لبناني امام المحطة ️ pic.twitter.com/3JWB9Y4PHE
- ﮼مـصـدر ﮼مسـؤول (@ MMas2ool) June 15, 2021
The fuel shortage also means that the generator companies no longer supply electricity around the clock. Grid power has been patchy for decades, but until recently private utilities covered the deficit - for those who could afford it. Without electricity for much of the night, you cannot run a fan, let alone an air conditioner.
Which, of course, is just a little taste of what most Lebanese will endure in this impending summer of discontent.
I ask Nagi, my fix-it man, to estimate the percentage of the population who regularly have fresh dollars available. “About 12 percent,” he estimates with remarkable precision.
As a driver for a foreign NGO, Nagi is fortunate to have kept most of his salary in dollars, even when his employer put him on leave during the pandemic. He says he's taking home more in a month than his doctor brother earns in a year at a private clinic.
Even if you have money, some goods are scarce. In February, concerned families were desperate for bottled oxygen on the black market when Covid patients were treated in their cars in front of crowded hospitals. Friends and colleagues returning from overseas are now asked to bring scarce medication with them.
Officially, more than half of the population now lives beyond the national poverty line, although this number is rapidly deteriorating. The World Bank warned this month that Lebanon is suffering from one of the worst crises in the world since the mid-19th century.
A real GDP decline of around 40 percent "is usually associated with conflicts or wars," the authors dryly stated, adding that "there is growing awareness of possible triggers for social unrest."
Given Lebanon's history of civil war, this should be alarming even to the most isolated elite in the country.
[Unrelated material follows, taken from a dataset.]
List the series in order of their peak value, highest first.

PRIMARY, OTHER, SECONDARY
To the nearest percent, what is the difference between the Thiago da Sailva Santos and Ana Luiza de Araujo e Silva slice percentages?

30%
Political disagreements, however, have prevented the formation of a new government since former Prime Minister Hassan Diab resigned days after the massive explosion in Beirut port last summer that killed over 200 people. (The exact number varies depending on the source, while the government has never produced a final death toll.)
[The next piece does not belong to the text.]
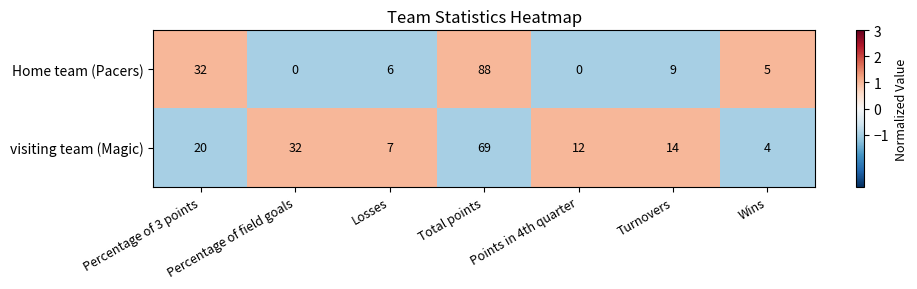

What is the minimum value shown in the chart?

0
Last week France announced it was holding a fundraiser for the Lebanese army, one of the few institutions that has remained untouched by the country's sectarian divisions. Army chief General Joseph Aoun warned in a speech to officers in March that the soldiers "suffer and starve like the rest of the population".
But with IFIs and foreign governments insisting that systematic reforms precede bailouts, there is "no clear turning point on the horizon," as the World Bank puts it.
In the meantime, I hope Nino stays open, and not just for the sake of my Sazeracs.